## WHAT YOU SHOULD DO
In the records below, find the line that contains "thumb cmc: (43, 379)" and the line that contains "middle tip: (396, 246)", then retype exactly those two lines and every line between them.

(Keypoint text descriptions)

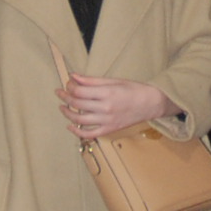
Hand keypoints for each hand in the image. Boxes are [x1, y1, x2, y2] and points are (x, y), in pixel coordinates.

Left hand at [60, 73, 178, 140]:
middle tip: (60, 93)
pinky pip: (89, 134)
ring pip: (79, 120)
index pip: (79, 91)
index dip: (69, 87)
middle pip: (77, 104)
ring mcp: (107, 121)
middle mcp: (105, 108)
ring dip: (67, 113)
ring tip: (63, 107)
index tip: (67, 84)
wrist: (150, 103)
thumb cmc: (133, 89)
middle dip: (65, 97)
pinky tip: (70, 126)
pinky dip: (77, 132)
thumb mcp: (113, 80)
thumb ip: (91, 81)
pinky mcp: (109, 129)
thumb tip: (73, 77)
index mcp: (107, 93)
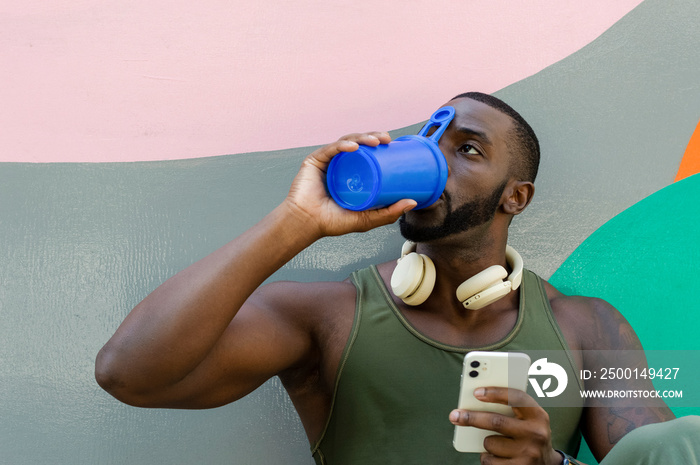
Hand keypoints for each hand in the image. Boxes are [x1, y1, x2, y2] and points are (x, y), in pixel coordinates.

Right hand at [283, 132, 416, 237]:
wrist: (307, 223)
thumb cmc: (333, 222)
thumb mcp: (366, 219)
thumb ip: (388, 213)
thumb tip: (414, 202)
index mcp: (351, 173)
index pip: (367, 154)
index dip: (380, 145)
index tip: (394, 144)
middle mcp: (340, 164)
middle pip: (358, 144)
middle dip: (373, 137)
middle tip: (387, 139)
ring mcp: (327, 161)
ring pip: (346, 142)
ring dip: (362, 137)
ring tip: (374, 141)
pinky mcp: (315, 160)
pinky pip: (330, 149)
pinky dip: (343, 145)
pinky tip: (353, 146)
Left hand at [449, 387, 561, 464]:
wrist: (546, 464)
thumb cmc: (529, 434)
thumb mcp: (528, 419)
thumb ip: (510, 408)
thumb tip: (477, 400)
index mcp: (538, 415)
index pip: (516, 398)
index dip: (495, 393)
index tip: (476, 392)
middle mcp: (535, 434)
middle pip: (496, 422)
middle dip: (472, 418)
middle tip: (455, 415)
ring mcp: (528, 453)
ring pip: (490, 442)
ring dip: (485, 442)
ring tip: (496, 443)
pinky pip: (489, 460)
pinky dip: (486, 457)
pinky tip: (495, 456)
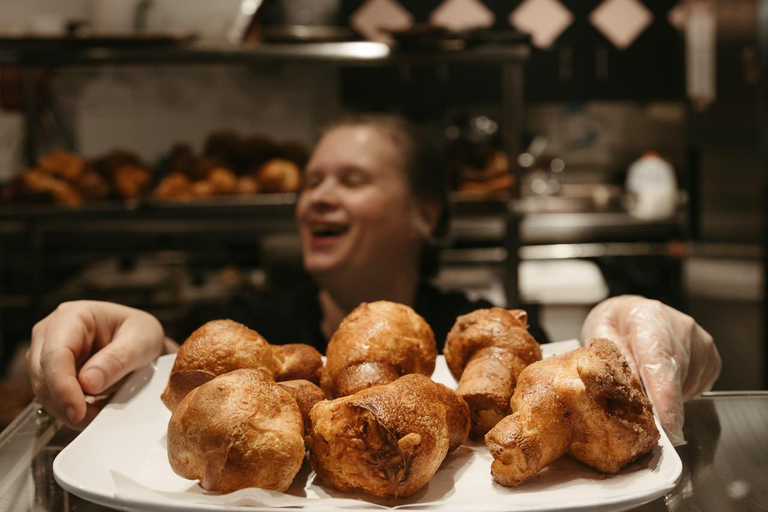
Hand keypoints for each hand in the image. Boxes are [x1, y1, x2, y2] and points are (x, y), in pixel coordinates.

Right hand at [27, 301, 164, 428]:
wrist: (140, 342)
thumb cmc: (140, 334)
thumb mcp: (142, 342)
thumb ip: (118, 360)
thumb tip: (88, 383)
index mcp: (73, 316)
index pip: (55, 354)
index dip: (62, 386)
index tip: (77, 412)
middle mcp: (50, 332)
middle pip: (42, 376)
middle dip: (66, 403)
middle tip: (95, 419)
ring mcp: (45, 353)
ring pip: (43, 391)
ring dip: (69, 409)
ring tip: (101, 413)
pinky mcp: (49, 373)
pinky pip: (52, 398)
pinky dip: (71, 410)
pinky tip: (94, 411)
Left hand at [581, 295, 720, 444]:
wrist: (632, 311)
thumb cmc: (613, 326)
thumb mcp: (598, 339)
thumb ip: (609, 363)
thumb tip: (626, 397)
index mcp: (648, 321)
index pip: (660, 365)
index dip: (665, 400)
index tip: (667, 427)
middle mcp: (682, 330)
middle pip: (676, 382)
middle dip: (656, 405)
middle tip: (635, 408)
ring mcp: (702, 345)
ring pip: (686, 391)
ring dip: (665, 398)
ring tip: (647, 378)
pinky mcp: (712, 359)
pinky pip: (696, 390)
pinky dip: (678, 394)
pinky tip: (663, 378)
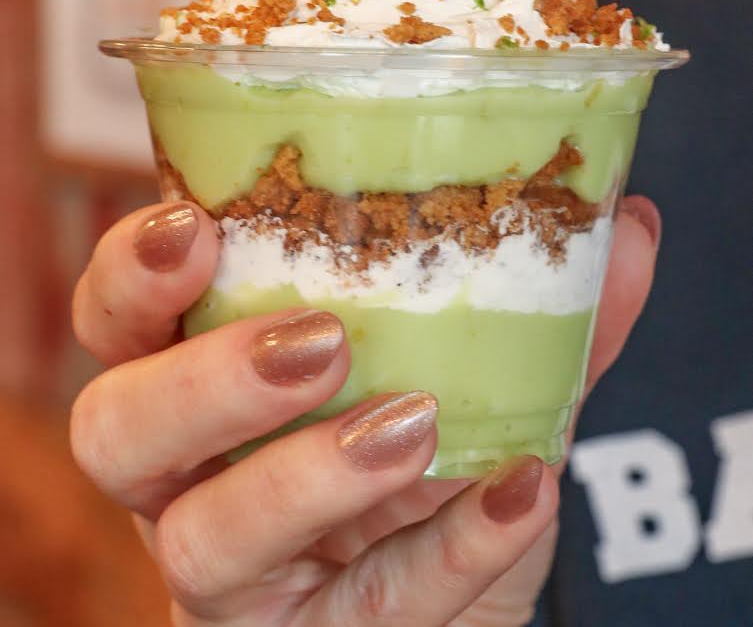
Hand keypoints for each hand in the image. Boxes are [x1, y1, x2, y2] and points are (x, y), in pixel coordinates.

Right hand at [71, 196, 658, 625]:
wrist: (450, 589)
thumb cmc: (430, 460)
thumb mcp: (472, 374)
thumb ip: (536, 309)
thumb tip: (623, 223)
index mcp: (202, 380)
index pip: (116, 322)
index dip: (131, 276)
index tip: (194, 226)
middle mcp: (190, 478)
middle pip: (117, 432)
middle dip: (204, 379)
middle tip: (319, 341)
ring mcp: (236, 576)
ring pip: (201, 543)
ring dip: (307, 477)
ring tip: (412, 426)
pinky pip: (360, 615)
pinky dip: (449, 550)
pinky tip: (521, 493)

---

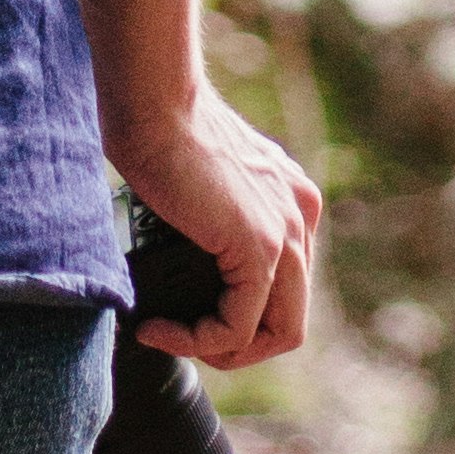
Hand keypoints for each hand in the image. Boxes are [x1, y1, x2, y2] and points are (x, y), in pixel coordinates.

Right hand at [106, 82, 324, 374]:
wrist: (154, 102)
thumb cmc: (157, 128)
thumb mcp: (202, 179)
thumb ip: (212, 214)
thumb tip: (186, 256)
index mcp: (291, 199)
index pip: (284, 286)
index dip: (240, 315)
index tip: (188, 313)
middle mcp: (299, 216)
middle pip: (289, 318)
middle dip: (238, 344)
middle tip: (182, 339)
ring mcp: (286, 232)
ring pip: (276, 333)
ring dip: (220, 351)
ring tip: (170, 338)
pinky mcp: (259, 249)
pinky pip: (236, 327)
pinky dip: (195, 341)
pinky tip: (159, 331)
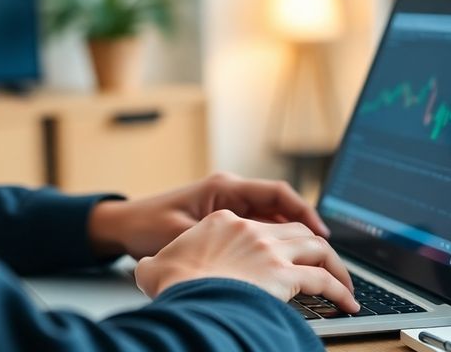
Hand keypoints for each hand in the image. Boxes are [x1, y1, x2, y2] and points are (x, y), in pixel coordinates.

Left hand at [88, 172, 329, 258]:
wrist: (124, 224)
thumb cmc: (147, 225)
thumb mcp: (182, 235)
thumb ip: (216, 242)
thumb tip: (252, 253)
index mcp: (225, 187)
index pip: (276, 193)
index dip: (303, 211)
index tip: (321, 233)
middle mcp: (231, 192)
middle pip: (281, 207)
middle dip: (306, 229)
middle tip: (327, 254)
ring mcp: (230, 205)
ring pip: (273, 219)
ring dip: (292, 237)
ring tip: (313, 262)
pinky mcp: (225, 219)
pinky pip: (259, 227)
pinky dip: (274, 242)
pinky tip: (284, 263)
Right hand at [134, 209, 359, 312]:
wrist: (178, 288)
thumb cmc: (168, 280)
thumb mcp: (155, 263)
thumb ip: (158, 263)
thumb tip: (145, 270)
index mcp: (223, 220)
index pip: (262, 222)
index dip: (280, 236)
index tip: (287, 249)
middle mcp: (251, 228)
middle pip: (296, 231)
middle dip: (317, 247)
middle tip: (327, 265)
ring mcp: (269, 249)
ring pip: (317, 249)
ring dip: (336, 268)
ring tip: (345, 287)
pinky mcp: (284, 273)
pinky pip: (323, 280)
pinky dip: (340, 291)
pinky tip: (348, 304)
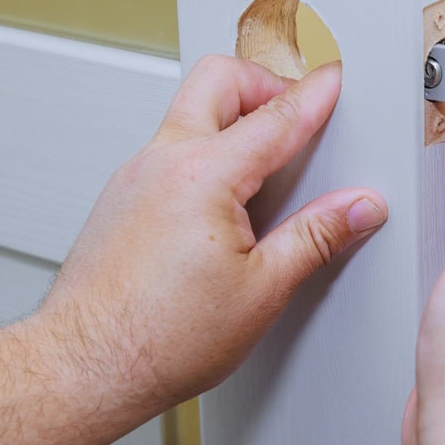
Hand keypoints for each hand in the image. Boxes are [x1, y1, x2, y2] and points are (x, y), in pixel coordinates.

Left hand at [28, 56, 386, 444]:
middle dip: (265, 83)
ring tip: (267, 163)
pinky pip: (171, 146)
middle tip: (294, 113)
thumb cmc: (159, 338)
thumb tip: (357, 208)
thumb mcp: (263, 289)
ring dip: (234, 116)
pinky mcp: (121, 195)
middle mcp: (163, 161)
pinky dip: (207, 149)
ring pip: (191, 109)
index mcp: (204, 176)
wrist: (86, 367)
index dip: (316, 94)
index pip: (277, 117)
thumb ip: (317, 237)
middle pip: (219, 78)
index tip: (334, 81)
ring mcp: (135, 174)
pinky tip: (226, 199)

---

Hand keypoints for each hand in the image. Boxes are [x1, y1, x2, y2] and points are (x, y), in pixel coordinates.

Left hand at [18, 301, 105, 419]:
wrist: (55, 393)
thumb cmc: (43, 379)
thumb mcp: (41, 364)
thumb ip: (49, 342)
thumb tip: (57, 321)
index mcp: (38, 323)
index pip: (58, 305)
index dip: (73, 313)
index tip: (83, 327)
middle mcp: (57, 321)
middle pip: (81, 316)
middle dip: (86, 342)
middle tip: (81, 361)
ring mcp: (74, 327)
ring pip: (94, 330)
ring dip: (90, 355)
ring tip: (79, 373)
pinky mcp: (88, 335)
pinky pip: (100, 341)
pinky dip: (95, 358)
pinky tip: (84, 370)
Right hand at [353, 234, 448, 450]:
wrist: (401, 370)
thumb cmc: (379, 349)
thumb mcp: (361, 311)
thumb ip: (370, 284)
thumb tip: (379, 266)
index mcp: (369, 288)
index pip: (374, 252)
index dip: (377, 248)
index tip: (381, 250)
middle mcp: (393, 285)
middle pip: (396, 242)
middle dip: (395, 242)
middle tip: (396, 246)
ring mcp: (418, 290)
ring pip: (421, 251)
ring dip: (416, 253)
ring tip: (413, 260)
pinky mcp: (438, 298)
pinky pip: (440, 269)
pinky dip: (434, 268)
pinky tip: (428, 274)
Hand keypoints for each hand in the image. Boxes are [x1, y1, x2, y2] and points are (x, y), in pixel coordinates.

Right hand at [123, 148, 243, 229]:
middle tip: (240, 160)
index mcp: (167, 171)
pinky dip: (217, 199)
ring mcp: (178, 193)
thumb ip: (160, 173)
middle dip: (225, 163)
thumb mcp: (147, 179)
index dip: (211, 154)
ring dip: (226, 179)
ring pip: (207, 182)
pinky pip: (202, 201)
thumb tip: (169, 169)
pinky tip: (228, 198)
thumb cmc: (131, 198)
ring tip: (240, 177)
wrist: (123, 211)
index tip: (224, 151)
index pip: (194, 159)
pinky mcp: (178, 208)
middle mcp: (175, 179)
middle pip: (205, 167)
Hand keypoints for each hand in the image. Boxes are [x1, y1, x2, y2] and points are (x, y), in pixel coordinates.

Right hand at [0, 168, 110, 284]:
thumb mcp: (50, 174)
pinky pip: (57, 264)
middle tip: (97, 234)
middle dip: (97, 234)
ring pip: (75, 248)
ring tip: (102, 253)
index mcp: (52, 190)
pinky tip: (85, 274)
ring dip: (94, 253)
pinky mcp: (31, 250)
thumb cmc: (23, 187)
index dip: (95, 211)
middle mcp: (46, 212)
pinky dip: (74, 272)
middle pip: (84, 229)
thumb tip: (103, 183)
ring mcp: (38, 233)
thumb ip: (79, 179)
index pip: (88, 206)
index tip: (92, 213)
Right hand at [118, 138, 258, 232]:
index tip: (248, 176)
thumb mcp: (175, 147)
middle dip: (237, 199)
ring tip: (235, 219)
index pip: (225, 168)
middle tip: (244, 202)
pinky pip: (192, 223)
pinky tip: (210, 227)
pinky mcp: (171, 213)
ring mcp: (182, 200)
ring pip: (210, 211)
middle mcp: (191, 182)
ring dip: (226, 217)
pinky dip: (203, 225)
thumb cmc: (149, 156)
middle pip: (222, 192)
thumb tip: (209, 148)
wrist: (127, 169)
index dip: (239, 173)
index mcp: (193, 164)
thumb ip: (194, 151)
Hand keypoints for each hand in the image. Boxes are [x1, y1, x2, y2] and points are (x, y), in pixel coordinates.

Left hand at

## RESULT BELOW
thumb cmc: (43, 379)
thumb mcp: (41, 364)
thumb ip: (49, 342)
thumb tip: (57, 321)
index mcp: (38, 323)
index pip: (58, 305)
index dip: (73, 313)
index tip: (83, 327)
middle mcp: (57, 321)
middle pip: (81, 316)
middle dip: (86, 342)
middle tip: (81, 361)
ring mcp: (74, 327)
ring pip: (94, 330)
ring dip: (90, 355)
ring tip: (79, 373)
pinky mcp: (88, 335)
pinky pip: (100, 341)
pinky dip: (95, 358)
pinky tip: (84, 370)
Right hand at [353, 234, 448, 450]:
wrist: (401, 370)
thumb cmc: (379, 349)
thumb mcp: (361, 311)
thumb ip: (370, 284)
thumb tip: (379, 266)
index mcp: (369, 288)
index pip: (374, 252)
index dip: (377, 248)
index tip: (381, 250)
middle mcp: (393, 285)
middle pip: (396, 242)
middle dip: (395, 242)
middle tip: (396, 246)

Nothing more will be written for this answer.